This week’s case is not a single patient, but rather several dogs that have come through our doors of late with a terrible cough. Their coughing is a characteristic dry, hacking cough and often comes in fits, occasionally followed by vomiting or ‘coughing up’ a small amount of foamy liquid. Dogs that have this type of cough as a sudden onset and no other signs of illness are very frequently diagnosed with kennel cough. Occasional outbreaks are seen, when numbers of dogs affected seems to spike, and we are seeing one such outbreak now.

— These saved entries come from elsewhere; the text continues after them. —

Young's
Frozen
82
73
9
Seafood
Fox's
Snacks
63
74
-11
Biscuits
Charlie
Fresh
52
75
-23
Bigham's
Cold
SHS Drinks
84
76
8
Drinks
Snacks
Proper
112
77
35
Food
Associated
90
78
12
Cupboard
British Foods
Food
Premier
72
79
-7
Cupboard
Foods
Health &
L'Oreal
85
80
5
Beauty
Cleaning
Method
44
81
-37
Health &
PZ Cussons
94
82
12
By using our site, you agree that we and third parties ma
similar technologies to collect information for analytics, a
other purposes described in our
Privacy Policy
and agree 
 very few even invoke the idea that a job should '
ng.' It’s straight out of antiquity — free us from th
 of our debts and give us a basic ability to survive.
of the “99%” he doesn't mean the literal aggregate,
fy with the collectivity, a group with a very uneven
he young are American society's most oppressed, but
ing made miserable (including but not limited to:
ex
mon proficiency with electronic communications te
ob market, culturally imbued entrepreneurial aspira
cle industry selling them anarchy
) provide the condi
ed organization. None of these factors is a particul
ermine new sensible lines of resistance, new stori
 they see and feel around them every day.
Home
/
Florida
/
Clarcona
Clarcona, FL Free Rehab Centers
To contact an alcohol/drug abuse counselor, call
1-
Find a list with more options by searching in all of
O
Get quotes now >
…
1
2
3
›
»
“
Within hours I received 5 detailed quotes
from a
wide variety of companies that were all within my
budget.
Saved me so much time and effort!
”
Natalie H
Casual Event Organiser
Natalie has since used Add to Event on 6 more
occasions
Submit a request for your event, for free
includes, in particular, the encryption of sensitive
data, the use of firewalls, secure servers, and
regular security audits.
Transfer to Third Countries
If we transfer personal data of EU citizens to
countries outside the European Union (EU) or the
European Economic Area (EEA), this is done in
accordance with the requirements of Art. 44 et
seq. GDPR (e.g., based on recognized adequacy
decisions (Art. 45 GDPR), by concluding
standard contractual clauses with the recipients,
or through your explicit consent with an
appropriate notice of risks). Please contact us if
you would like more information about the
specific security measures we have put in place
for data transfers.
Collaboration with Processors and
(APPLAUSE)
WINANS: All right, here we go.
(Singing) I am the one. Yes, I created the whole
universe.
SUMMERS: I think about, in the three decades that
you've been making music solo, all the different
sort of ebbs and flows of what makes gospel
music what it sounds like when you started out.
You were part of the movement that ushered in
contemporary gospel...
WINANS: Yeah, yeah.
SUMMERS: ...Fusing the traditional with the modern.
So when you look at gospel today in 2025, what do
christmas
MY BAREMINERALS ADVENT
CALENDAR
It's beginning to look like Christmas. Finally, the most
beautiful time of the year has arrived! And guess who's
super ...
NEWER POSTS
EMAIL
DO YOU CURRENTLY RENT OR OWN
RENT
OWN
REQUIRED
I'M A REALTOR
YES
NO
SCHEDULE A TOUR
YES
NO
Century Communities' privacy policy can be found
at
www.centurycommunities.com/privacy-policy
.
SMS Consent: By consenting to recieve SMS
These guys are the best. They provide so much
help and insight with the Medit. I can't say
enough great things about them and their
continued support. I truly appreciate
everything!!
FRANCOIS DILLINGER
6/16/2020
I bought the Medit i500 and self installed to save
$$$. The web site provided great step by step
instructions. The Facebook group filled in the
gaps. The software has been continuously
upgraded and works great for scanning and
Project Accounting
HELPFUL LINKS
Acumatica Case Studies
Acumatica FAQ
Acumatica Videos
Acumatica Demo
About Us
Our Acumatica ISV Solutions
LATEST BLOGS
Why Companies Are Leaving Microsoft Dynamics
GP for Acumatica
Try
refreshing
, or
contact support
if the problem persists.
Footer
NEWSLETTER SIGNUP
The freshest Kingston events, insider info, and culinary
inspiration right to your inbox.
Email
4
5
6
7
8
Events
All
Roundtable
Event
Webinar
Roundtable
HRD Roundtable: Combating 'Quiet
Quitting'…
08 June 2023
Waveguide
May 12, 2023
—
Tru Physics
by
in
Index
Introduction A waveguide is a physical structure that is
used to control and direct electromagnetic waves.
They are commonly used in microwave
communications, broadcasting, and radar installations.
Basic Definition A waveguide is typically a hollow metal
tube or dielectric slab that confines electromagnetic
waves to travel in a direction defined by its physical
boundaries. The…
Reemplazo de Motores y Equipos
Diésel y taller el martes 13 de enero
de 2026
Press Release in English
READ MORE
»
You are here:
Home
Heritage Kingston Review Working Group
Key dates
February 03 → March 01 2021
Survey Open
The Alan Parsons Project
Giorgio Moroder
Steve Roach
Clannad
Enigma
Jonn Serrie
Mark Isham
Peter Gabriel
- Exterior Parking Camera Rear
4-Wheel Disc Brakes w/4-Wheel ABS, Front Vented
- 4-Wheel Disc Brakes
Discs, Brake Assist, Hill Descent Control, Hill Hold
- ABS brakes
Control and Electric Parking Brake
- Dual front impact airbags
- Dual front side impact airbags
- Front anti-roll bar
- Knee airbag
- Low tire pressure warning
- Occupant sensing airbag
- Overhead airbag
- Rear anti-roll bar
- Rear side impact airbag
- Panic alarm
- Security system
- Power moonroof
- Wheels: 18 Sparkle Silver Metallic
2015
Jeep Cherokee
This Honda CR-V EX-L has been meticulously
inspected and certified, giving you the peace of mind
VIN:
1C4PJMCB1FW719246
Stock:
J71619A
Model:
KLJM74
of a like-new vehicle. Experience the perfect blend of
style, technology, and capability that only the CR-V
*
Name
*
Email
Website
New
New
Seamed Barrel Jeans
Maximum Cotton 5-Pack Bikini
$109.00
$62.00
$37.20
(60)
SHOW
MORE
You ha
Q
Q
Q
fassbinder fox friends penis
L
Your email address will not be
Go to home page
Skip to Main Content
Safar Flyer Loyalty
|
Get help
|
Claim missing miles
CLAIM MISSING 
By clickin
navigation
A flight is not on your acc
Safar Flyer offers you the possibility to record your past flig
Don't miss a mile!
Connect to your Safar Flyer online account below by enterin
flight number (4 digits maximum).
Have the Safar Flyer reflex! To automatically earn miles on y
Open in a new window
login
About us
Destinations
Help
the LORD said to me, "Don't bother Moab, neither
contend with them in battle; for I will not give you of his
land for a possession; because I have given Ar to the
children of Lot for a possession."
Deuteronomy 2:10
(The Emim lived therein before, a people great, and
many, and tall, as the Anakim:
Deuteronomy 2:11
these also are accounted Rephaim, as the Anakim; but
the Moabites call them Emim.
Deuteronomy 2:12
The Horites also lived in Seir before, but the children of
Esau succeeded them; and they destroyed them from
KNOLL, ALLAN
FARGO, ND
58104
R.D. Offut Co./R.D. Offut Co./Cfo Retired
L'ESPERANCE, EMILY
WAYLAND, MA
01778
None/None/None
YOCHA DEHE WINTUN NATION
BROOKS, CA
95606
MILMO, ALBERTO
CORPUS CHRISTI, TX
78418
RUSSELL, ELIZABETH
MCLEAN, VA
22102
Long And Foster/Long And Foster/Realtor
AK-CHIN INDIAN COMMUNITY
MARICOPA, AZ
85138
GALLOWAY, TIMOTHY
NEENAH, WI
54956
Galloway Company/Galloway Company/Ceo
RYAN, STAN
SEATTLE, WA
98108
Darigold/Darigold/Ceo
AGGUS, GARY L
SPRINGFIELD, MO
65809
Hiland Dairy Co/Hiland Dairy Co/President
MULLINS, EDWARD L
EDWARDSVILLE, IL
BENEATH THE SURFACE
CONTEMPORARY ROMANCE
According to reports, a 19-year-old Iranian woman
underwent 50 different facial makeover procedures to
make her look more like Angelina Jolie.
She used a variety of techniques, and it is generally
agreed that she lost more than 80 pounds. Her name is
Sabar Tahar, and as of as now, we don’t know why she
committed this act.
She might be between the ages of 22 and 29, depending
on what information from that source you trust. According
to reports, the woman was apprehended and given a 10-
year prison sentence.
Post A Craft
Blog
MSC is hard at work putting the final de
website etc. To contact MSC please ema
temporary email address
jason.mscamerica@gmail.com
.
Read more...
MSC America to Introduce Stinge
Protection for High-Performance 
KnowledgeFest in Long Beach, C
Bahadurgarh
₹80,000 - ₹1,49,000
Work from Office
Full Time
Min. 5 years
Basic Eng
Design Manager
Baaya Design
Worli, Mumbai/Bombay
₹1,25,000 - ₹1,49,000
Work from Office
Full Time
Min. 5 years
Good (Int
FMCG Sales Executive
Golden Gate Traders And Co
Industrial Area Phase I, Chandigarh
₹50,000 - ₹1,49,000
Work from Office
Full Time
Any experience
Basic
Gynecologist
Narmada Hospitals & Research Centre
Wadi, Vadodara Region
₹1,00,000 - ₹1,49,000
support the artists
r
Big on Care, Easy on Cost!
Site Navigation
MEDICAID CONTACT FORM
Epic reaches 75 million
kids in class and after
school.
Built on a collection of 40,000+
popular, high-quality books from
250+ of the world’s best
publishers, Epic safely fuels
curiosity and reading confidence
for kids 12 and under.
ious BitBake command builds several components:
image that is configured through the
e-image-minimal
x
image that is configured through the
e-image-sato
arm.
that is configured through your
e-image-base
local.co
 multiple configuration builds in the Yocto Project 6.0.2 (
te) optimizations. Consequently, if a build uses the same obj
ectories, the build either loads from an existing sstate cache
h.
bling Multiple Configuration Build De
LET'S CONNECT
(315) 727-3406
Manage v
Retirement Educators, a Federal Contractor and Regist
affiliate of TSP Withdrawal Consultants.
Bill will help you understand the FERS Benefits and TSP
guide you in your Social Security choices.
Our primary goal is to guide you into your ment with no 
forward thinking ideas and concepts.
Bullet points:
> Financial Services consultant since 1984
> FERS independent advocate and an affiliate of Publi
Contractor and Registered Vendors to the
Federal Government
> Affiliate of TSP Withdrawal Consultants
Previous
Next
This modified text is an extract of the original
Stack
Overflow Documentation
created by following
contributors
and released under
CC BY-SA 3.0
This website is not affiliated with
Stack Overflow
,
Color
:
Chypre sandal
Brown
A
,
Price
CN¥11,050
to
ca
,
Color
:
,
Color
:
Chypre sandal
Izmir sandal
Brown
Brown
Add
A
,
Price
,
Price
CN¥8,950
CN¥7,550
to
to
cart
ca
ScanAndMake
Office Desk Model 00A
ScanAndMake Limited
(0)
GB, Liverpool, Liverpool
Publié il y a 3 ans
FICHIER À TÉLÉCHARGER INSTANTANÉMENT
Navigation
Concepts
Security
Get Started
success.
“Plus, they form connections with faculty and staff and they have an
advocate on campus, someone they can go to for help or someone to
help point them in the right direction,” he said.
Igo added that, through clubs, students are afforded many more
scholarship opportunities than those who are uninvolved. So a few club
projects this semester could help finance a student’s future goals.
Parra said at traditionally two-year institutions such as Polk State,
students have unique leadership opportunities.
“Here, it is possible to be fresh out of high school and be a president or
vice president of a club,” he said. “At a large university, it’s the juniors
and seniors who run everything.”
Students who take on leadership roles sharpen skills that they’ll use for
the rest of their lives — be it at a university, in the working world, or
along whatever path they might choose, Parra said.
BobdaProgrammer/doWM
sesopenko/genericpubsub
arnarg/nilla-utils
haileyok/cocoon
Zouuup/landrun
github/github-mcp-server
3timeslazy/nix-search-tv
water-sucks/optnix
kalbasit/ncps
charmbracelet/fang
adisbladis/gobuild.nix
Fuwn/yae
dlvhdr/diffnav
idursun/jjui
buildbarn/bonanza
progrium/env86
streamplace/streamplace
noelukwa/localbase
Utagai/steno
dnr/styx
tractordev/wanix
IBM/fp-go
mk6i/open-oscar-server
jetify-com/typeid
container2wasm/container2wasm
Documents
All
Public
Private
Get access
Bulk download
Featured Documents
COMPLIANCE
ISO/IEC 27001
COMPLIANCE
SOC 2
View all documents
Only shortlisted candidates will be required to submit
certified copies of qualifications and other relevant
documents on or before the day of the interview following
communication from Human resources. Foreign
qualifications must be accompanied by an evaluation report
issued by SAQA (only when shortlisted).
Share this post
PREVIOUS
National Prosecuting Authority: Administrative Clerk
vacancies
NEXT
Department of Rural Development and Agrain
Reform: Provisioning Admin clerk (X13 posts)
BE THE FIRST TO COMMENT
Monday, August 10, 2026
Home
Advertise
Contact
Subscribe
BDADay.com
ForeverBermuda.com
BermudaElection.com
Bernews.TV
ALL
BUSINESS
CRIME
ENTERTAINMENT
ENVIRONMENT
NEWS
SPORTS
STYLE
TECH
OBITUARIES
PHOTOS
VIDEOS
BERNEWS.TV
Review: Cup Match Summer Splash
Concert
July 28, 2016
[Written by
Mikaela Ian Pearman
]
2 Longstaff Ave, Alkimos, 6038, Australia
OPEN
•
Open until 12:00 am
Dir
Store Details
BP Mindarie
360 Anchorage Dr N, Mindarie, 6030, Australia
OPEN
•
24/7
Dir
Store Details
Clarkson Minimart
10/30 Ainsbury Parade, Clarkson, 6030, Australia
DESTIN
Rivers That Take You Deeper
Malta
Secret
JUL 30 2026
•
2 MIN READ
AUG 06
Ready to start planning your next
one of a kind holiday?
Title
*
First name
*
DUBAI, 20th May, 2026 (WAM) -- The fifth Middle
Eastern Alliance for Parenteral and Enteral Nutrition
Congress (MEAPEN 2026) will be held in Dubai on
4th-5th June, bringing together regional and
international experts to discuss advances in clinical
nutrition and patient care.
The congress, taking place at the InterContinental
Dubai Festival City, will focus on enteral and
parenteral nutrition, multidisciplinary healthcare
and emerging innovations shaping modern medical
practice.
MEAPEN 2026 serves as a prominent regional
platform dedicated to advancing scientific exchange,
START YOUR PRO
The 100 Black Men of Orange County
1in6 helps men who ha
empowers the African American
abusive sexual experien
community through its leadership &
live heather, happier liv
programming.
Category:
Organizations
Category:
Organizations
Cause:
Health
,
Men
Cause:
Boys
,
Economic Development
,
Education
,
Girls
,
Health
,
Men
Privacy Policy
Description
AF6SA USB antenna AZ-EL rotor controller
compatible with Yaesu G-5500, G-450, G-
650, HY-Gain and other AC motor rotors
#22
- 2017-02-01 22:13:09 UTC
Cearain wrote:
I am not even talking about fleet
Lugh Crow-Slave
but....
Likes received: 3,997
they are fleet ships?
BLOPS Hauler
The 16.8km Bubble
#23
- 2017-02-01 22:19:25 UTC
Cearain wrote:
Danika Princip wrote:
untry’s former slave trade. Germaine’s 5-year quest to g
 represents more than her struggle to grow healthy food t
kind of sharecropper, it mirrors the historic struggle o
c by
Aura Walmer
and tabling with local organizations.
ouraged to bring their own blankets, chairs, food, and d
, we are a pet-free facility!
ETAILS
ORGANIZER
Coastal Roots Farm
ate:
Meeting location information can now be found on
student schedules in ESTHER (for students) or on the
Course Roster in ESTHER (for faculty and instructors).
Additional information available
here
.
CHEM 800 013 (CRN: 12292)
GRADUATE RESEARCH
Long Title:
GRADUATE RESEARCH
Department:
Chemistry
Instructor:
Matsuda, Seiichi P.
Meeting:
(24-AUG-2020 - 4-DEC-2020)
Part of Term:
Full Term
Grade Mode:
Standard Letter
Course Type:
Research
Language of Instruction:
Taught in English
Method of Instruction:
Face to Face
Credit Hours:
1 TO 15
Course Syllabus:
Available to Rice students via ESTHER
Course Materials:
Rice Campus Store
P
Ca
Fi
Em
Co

Kennel cough is the nickname for canine infectious tracheobronchitis – inflammation of the trachea (windpipe) and bronchi (smaller airways that branch into the lungs) due to infection. The name “kennel cough” is used because the cough is usually caused by a highly contagious bacterial or viral infection that easily spreads through dogs in a kennel boarding situation. We also see kennel cough in some dogs after grooming. In other cases, there is no known recent contact with other dogs, but the infection can be contagious enough that dogs can even pick up illness if an infected dog was recently sniffing around the same area!
Signs of kennel cough typically begin within 7-14 days of the time of infection.
Though kennel cough can be extremely upsetting for both pets and their sleepless owners, most cases will resolve completely within 2 weeks. Typically, antibiotics and cough suppressant medications are used to treat the infection.
Some of the most common types of infectious organisms that cause of kennel cough are prevented, at least partially, by vaccination. These include the viral infections canine adenovirus and parainfluenza, and the bacterial infection Bordetella. Similar to the human flu shot, some dogs that are up to date on vaccination will still contract kennel cough. In many cases vaccinated dogs do not develop as severe of an illness as unvaccinated dogs.